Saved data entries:
....
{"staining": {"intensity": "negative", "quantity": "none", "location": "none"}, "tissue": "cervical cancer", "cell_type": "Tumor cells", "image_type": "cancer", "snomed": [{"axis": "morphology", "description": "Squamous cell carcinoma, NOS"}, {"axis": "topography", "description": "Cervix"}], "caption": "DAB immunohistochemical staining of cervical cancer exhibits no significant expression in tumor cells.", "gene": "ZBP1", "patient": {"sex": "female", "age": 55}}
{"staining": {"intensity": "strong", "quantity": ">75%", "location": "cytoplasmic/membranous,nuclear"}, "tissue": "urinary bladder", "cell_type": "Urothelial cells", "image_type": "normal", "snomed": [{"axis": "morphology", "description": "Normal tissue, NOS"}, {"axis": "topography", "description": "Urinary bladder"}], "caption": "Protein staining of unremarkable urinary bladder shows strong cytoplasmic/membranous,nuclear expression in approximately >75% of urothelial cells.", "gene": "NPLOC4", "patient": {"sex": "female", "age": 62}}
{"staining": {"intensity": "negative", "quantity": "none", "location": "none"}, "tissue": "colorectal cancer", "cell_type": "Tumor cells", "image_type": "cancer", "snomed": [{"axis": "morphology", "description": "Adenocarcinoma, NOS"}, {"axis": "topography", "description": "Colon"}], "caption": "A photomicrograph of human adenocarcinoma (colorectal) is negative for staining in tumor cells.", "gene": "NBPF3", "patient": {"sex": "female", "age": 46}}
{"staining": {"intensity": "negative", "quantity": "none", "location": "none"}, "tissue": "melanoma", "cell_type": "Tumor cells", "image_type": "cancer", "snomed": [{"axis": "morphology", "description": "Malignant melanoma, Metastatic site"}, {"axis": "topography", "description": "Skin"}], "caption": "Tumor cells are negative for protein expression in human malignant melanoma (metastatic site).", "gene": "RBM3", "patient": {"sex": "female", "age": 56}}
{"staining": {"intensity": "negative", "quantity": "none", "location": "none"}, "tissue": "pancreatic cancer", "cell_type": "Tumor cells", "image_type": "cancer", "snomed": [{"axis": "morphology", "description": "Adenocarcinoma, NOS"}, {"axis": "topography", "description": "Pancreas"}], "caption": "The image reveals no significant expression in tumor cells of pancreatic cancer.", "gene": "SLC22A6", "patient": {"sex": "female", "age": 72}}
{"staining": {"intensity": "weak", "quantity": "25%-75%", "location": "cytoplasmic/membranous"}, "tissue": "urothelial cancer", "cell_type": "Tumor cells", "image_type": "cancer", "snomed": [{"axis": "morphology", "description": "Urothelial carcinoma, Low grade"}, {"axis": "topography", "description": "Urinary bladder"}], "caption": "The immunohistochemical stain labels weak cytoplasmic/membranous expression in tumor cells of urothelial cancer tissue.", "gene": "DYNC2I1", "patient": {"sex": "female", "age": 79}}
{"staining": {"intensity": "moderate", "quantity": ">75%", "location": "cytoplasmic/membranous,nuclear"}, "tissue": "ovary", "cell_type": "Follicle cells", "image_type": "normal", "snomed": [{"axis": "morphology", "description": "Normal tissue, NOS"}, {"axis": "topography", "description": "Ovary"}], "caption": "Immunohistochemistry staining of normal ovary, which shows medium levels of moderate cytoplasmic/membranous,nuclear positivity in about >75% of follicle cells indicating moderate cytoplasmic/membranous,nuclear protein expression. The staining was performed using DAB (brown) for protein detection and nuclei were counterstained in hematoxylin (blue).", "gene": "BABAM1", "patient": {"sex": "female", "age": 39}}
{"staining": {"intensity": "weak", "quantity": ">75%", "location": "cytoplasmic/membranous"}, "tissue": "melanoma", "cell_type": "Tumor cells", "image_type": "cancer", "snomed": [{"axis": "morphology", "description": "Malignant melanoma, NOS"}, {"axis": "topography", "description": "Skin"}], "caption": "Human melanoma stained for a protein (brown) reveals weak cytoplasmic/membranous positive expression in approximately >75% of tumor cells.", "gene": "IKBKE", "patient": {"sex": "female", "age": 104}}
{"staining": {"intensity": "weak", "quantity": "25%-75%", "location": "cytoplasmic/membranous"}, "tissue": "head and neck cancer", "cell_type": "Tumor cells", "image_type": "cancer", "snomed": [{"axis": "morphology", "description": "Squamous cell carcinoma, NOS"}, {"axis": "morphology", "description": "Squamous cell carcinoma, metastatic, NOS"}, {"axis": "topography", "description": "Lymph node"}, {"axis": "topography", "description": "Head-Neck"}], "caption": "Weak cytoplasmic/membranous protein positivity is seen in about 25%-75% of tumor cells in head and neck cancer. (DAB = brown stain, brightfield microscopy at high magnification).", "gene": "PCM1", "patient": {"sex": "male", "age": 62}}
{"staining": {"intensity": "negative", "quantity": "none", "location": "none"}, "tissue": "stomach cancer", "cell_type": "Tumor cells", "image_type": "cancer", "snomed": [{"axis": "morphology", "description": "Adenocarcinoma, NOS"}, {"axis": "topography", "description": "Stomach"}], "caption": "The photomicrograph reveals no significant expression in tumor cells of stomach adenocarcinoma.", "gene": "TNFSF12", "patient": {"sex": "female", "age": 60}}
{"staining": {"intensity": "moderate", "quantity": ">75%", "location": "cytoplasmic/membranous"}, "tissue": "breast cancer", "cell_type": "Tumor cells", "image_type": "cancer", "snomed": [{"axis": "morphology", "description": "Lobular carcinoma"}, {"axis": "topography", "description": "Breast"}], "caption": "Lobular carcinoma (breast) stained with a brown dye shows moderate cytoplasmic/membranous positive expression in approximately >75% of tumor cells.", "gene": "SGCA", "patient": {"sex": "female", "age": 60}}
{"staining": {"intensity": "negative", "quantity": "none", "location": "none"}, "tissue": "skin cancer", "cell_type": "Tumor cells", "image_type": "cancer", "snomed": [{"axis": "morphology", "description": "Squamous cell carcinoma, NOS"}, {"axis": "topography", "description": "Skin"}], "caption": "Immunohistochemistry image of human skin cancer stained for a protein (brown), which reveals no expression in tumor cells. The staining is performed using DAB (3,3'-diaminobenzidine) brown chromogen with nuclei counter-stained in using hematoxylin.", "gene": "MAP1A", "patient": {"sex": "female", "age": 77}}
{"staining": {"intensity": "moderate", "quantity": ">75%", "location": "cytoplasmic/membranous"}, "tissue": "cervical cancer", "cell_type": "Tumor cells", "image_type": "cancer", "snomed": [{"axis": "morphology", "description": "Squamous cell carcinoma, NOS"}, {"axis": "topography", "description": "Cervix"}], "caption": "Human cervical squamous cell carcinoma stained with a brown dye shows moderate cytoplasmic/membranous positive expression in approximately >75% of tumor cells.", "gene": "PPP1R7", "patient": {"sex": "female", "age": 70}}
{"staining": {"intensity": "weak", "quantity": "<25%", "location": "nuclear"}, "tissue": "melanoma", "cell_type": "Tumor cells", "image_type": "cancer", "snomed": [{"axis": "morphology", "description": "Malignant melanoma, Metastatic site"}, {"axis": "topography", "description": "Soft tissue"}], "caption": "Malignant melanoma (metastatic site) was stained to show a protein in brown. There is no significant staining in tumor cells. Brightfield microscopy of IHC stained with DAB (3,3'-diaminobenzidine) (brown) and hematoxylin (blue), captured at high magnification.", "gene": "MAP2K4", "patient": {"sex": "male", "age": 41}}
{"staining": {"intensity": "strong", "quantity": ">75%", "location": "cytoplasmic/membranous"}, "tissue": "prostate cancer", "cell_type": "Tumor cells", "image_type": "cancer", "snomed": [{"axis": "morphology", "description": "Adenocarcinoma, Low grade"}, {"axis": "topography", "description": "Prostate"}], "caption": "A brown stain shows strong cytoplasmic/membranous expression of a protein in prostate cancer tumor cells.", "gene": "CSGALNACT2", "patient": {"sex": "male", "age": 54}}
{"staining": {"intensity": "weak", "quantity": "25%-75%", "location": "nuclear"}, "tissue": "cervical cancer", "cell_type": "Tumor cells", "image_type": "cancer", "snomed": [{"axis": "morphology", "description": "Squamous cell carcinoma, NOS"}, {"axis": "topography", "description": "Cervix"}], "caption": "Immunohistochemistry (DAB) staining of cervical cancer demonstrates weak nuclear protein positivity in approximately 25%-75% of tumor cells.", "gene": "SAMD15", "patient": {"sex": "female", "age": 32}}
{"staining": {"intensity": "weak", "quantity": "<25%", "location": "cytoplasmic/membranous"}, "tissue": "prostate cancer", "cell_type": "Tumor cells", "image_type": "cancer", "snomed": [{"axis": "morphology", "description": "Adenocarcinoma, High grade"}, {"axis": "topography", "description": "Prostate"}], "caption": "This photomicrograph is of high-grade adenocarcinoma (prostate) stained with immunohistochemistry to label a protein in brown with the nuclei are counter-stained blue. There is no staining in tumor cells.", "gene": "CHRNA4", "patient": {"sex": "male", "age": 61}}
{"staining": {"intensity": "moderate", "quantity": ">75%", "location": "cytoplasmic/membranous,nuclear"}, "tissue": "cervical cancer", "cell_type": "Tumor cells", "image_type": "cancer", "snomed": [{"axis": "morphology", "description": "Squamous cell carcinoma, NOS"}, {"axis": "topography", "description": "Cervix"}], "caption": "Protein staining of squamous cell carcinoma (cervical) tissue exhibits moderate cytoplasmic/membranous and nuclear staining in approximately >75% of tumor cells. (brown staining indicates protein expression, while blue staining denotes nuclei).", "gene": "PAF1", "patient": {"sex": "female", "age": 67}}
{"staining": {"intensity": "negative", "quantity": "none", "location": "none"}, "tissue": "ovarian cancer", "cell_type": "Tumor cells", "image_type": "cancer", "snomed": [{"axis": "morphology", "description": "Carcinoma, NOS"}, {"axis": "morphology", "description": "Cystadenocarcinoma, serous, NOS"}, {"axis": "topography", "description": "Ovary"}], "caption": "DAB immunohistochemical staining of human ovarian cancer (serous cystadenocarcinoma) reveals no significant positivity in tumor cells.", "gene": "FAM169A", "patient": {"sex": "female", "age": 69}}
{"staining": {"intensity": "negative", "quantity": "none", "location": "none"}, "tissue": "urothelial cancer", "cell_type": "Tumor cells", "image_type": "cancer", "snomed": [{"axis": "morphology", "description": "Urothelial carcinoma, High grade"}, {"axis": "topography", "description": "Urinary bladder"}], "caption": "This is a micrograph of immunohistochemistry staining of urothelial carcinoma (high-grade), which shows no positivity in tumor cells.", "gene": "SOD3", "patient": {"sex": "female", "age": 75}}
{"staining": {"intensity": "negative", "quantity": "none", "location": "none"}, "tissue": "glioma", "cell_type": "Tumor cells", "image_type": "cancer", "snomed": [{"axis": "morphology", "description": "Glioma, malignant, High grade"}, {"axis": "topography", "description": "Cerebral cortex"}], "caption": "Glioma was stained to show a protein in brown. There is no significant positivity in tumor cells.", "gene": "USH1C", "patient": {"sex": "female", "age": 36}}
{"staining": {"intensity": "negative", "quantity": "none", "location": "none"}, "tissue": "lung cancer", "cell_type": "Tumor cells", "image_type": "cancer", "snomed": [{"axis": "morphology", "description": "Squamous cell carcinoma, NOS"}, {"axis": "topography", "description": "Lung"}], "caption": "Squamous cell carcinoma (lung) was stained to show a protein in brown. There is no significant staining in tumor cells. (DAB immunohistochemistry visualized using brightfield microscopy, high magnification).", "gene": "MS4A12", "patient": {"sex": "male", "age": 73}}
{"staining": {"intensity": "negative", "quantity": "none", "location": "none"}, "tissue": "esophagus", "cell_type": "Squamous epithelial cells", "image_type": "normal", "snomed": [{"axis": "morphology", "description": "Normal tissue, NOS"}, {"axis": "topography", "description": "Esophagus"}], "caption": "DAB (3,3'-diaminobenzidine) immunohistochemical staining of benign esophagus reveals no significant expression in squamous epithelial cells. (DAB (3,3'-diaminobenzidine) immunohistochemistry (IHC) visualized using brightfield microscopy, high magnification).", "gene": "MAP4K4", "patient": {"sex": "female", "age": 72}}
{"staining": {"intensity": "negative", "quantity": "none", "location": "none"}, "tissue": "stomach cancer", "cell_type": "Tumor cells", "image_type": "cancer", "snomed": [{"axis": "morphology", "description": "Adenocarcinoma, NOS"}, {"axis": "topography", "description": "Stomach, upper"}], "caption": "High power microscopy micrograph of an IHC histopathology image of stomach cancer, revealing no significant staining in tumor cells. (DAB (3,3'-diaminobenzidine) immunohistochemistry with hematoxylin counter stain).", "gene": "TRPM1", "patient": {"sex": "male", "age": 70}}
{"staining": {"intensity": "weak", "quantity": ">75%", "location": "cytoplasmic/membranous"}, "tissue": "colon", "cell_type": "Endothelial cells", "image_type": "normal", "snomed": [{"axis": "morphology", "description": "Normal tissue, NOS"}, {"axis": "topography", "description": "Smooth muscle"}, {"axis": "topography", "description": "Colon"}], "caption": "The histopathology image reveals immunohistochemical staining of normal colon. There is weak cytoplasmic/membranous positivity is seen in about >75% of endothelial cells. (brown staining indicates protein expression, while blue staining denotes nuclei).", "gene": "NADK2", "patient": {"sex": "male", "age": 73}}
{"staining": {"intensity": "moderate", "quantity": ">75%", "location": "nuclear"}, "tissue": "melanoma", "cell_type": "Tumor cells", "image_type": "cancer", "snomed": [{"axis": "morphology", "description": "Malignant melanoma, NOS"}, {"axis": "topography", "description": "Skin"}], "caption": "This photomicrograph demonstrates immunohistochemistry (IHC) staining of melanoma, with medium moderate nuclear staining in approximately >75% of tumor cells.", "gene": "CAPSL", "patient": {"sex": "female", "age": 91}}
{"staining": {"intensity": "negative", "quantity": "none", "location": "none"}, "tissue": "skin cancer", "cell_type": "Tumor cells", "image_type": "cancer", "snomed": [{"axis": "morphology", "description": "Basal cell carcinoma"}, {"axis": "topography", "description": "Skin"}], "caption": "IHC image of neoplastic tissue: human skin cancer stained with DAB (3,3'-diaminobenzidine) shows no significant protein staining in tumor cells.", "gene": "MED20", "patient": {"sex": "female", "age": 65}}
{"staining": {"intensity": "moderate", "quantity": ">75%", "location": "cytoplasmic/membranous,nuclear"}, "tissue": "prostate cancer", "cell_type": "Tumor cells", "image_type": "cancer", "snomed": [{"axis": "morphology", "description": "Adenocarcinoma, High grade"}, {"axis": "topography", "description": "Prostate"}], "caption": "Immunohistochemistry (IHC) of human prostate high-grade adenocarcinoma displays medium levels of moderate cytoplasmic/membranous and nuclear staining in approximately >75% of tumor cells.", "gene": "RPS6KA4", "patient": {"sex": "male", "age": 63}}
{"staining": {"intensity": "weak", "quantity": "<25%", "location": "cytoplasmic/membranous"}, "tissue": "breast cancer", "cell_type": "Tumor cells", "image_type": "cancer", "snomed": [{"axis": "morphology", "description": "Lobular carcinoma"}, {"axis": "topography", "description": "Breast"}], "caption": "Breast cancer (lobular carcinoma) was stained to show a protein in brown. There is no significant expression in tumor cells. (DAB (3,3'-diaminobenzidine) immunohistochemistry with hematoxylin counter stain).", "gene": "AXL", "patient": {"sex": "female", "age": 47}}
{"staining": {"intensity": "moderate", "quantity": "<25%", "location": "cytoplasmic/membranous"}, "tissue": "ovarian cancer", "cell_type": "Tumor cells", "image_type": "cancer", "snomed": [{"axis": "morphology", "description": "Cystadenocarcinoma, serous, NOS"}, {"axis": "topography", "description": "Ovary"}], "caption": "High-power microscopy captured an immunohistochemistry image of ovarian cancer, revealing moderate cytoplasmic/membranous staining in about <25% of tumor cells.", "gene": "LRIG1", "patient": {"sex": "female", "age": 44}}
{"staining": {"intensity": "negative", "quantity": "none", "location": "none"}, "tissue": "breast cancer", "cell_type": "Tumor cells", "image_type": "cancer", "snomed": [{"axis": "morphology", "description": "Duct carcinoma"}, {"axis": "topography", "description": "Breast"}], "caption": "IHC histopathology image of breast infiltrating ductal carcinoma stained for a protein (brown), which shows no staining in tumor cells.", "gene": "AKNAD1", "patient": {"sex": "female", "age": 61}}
....
* TASK ITEM
The answer must consist of every line from the entries that holds the string "visualized".

* TASK RESULT
{"staining": {"intensity": "negative", "quantity": "none", "location": "none"}, "tissue": "lung cancer", "cell_type": "Tumor cells", "image_type": "cancer", "snomed": [{"axis": "morphology", "description": "Squamous cell carcinoma, NOS"}, {"axis": "topography", "description": "Lung"}], "caption": "Squamous cell carcinoma (lung) was stained to show a protein in brown. There is no significant staining in tumor cells. (DAB immunohistochemistry visualized using brightfield microscopy, high magnification).", "gene": "MS4A12", "patient": {"sex": "male", "age": 73}}
{"staining": {"intensity": "negative", "quantity": "none", "location": "none"}, "tissue": "esophagus", "cell_type": "Squamous epithelial cells", "image_type": "normal", "snomed": [{"axis": "morphology", "description": "Normal tissue, NOS"}, {"axis": "topography", "description": "Esophagus"}], "caption": "DAB (3,3'-diaminobenzidine) immunohistochemical staining of benign esophagus reveals no significant expression in squamous epithelial cells. (DAB (3,3'-diaminobenzidine) immunohistochemistry (IHC) visualized using brightfield microscopy, high magnification).", "gene": "MAP4K4", "patient": {"sex": "female", "age": 72}}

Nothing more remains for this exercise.